**TASK REQUIREMENTS:** Quote every line from the top of the listing down to and including the line that contains "manxian, 21:55: 26.21 -> 26.5".

**EXERCISE MATERIAL:**
---------------
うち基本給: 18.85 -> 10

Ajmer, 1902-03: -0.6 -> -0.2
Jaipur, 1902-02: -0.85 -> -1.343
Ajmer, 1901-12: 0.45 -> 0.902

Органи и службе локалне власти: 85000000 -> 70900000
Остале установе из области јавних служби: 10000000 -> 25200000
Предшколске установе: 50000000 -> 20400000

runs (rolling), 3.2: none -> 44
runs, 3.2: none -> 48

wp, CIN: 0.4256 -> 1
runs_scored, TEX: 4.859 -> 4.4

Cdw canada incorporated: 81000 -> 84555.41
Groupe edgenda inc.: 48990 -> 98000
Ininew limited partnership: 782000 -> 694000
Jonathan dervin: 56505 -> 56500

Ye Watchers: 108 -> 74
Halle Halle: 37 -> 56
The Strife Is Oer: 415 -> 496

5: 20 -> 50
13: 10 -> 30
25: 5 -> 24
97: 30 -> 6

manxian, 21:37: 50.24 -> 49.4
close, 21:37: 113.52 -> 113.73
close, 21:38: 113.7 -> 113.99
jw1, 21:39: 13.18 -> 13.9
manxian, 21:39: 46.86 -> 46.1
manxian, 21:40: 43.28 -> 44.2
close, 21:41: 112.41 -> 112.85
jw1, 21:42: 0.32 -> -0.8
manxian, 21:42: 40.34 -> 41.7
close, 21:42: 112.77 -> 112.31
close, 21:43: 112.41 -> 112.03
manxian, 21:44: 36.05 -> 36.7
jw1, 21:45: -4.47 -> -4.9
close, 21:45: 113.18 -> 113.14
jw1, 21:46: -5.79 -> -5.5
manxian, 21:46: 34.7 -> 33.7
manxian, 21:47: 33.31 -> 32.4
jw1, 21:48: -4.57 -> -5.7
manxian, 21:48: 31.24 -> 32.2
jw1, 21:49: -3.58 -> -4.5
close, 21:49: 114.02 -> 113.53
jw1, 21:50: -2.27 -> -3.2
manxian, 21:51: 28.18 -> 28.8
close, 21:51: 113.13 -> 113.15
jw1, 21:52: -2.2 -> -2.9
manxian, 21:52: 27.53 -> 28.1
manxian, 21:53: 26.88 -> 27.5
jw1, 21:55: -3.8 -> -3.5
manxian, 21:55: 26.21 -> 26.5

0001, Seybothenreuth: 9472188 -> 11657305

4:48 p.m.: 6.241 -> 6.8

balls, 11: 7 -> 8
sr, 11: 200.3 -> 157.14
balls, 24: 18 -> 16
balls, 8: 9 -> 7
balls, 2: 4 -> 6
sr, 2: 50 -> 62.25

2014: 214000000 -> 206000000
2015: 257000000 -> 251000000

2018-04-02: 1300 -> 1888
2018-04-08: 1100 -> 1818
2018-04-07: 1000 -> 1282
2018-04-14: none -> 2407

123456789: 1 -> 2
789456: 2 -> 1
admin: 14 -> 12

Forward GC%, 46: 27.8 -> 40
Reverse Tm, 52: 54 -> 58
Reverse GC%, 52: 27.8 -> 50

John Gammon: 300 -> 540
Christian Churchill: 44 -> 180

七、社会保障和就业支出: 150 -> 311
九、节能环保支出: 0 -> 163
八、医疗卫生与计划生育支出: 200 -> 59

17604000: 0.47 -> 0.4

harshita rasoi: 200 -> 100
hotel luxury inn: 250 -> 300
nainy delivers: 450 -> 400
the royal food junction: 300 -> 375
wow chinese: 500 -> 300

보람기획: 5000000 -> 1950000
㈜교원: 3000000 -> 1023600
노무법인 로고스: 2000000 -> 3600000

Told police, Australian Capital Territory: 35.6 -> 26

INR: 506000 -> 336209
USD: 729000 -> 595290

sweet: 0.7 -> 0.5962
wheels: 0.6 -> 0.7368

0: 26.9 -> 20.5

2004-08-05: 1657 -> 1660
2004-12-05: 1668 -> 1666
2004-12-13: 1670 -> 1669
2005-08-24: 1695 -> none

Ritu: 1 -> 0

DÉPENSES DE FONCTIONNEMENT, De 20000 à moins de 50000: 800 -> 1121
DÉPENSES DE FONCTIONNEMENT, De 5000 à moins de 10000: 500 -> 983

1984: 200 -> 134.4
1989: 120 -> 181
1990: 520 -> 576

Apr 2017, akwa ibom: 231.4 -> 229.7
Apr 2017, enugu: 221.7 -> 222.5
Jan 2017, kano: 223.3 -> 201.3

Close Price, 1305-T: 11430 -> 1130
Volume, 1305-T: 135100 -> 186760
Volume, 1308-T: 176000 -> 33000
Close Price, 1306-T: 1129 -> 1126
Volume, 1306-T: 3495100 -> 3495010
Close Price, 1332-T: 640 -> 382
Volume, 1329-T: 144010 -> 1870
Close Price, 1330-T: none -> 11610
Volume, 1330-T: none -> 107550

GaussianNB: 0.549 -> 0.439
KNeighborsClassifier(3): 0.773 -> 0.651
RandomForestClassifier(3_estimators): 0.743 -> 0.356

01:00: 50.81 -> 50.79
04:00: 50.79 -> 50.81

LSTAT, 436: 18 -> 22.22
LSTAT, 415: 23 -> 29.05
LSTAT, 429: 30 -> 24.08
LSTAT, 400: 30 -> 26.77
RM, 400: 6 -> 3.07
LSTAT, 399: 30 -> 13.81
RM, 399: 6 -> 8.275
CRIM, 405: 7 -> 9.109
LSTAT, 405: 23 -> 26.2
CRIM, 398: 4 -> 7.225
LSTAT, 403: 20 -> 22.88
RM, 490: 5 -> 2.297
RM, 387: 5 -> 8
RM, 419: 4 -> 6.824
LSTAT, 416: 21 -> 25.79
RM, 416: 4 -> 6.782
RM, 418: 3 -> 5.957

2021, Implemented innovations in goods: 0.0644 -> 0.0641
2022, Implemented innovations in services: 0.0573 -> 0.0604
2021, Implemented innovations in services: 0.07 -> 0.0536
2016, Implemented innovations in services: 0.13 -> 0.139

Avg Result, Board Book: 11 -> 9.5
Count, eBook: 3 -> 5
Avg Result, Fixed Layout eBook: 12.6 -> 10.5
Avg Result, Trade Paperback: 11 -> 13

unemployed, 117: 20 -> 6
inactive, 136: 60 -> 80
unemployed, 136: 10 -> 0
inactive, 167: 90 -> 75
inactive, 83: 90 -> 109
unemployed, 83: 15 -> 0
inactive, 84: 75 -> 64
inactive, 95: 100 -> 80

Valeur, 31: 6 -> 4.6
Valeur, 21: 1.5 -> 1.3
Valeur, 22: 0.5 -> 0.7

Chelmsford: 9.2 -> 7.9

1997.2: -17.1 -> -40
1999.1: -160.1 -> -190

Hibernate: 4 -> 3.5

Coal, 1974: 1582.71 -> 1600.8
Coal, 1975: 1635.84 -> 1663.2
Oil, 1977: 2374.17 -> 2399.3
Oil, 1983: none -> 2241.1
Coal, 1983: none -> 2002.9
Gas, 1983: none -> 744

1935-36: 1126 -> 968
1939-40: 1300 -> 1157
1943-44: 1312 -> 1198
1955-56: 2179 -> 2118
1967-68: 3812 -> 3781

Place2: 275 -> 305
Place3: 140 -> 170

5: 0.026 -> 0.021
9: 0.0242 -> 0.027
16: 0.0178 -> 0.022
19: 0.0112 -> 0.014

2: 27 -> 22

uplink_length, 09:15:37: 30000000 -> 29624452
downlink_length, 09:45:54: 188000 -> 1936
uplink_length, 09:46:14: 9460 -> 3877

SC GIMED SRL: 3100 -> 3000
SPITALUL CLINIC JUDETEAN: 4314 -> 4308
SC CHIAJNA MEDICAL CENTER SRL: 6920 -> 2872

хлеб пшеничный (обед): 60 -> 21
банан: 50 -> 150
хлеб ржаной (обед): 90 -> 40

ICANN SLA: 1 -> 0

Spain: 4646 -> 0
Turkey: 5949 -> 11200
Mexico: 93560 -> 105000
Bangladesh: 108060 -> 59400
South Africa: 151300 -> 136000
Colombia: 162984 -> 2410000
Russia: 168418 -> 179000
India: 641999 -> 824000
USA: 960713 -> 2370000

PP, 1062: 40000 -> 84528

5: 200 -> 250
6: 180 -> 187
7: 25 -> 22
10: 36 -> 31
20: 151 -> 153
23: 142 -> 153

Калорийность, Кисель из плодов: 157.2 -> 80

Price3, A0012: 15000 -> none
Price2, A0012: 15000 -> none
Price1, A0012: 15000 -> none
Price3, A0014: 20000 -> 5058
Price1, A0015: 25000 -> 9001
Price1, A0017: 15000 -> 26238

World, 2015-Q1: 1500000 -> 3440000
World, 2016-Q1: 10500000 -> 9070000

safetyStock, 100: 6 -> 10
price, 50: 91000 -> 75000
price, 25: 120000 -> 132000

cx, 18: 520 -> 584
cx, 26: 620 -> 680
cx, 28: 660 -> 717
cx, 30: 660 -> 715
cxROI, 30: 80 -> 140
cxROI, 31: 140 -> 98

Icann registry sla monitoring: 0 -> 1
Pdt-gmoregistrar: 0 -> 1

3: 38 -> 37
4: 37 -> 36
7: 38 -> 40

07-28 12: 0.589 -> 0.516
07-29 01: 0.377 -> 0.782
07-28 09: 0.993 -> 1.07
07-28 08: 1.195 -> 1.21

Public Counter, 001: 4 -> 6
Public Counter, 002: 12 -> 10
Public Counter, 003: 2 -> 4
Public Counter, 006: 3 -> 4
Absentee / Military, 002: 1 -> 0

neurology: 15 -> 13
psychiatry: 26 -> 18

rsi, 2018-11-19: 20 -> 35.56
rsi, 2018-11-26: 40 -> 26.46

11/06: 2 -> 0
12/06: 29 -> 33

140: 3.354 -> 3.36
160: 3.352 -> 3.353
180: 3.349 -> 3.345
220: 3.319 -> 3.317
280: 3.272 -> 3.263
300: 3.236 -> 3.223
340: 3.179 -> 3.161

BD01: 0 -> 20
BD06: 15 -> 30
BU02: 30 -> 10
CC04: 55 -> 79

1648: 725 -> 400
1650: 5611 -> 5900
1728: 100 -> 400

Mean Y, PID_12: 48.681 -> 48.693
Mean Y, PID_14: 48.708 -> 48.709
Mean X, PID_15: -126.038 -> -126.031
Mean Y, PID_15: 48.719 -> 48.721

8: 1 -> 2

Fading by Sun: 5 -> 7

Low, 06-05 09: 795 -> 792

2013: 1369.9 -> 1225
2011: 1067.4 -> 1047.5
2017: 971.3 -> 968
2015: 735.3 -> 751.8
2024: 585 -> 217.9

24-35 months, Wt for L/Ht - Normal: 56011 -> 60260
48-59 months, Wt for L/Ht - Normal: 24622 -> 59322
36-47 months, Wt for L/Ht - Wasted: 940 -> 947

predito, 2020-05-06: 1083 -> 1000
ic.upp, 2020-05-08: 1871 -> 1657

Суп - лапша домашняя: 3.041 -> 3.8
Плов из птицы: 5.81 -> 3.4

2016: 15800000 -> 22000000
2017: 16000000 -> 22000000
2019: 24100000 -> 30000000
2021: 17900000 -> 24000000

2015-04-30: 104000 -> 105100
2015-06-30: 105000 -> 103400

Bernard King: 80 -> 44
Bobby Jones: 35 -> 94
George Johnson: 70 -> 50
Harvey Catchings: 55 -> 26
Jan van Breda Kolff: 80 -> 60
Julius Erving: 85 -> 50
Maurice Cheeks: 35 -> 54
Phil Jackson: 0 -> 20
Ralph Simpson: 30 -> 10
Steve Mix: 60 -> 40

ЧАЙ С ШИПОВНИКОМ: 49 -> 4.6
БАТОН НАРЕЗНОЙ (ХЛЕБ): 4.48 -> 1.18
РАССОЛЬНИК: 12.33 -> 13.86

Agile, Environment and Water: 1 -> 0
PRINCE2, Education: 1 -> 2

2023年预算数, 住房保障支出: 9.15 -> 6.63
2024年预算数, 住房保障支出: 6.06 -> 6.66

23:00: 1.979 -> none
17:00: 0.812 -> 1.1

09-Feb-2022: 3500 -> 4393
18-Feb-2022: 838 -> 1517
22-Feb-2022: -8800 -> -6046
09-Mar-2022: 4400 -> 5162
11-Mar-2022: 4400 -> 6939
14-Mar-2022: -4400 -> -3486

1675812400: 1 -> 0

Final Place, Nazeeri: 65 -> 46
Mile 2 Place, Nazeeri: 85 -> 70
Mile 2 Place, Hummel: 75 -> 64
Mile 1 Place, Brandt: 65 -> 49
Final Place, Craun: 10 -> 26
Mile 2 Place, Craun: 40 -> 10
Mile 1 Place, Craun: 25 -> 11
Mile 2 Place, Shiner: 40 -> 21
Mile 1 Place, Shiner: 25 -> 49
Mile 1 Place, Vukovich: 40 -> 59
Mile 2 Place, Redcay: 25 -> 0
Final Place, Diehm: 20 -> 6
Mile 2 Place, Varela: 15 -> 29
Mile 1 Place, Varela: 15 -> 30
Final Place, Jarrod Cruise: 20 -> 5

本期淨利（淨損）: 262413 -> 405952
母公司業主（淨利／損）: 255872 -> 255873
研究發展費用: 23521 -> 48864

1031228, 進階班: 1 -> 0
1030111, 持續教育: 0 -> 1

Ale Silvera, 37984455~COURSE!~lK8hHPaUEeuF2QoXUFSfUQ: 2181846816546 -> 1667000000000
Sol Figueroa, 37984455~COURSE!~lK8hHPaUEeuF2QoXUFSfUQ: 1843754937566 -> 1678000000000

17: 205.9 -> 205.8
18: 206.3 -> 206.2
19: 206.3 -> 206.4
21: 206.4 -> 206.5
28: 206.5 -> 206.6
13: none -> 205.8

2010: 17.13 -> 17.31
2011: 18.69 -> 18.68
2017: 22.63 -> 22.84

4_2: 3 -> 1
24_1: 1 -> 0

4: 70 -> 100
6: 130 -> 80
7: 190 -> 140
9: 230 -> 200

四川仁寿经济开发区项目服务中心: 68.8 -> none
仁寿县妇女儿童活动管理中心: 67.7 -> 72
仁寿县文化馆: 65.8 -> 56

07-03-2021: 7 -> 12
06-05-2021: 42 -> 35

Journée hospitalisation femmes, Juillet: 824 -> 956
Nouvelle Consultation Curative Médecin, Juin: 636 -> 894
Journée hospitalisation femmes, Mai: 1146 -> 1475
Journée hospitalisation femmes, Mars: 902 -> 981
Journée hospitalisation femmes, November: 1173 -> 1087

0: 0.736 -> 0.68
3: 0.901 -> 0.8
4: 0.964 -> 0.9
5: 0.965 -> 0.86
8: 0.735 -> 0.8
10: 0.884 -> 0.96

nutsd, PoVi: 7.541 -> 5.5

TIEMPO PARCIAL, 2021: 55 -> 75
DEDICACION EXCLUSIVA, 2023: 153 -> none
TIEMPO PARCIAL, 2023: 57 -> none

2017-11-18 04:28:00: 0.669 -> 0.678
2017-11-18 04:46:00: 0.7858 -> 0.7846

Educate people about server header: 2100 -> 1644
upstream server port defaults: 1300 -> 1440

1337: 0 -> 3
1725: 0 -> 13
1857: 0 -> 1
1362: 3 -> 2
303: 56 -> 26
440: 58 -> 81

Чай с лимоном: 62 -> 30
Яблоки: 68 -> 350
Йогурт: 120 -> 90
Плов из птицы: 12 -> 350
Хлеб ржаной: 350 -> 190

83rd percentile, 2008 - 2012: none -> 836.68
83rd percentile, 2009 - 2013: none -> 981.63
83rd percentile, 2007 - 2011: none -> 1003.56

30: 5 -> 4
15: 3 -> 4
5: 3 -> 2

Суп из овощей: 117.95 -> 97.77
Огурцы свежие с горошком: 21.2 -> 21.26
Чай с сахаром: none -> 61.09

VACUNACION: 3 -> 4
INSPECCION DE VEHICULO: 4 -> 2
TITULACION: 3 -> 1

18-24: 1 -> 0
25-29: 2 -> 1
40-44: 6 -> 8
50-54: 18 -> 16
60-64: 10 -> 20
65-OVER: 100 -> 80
---------------
**RESPONSE BOX:**
うち基本給: 18.85 -> 10

Ajmer, 1902-03: -0.6 -> -0.2
Jaipur, 1902-02: -0.85 -> -1.343
Ajmer, 1901-12: 0.45 -> 0.902

Органи и службе локалне власти: 85000000 -> 70900000
Остале установе из области јавних служби: 10000000 -> 25200000
Предшколске установе: 50000000 -> 20400000

runs (rolling), 3.2: none -> 44
runs, 3.2: none -> 48

wp, CIN: 0.4256 -> 1
runs_scored, TEX: 4.859 -> 4.4

Cdw canada incorporated: 81000 -> 84555.41
Groupe edgenda inc.: 48990 -> 98000
Ininew limited partnership: 782000 -> 694000
Jonathan dervin: 56505 -> 56500

Ye Watchers: 108 -> 74
Halle Halle: 37 -> 56
The Strife Is Oer: 415 -> 496

5: 20 -> 50
13: 10 -> 30
25: 5 -> 24
97: 30 -> 6

manxian, 21:37: 50.24 -> 49.4
close, 21:37: 113.52 -> 113.73
close, 21:38: 113.7 -> 113.99
jw1, 21:39: 13.18 -> 13.9
manxian, 21:39: 46.86 -> 46.1
manxian, 21:40: 43.28 -> 44.2
close, 21:41: 112.41 -> 112.85
jw1, 21:42: 0.32 -> -0.8
manxian, 21:42: 40.34 -> 41.7
close, 21:42: 112.77 -> 112.31
close, 21:43: 112.41 -> 112.03
manxian, 21:44: 36.05 -> 36.7
jw1, 21:45: -4.47 -> -4.9
close, 21:45: 113.18 -> 113.14
jw1, 21:46: -5.79 -> -5.5
manxian, 21:46: 34.7 -> 33.7
manxian, 21:47: 33.31 -> 32.4
jw1, 21:48: -4.57 -> -5.7
manxian, 21:48: 31.24 -> 32.2
jw1, 21:49: -3.58 -> -4.5
close, 21:49: 114.02 -> 113.53
jw1, 21:50: -2.27 -> -3.2
manxian, 21:51: 28.18 -> 28.8
close, 21:51: 113.13 -> 113.15
jw1, 21:52: -2.2 -> -2.9
manxian, 21:52: 27.53 -> 28.1
manxian, 21:53: 26.88 -> 27.5
jw1, 21:55: -3.8 -> -3.5
manxian, 21:55: 26.21 -> 26.5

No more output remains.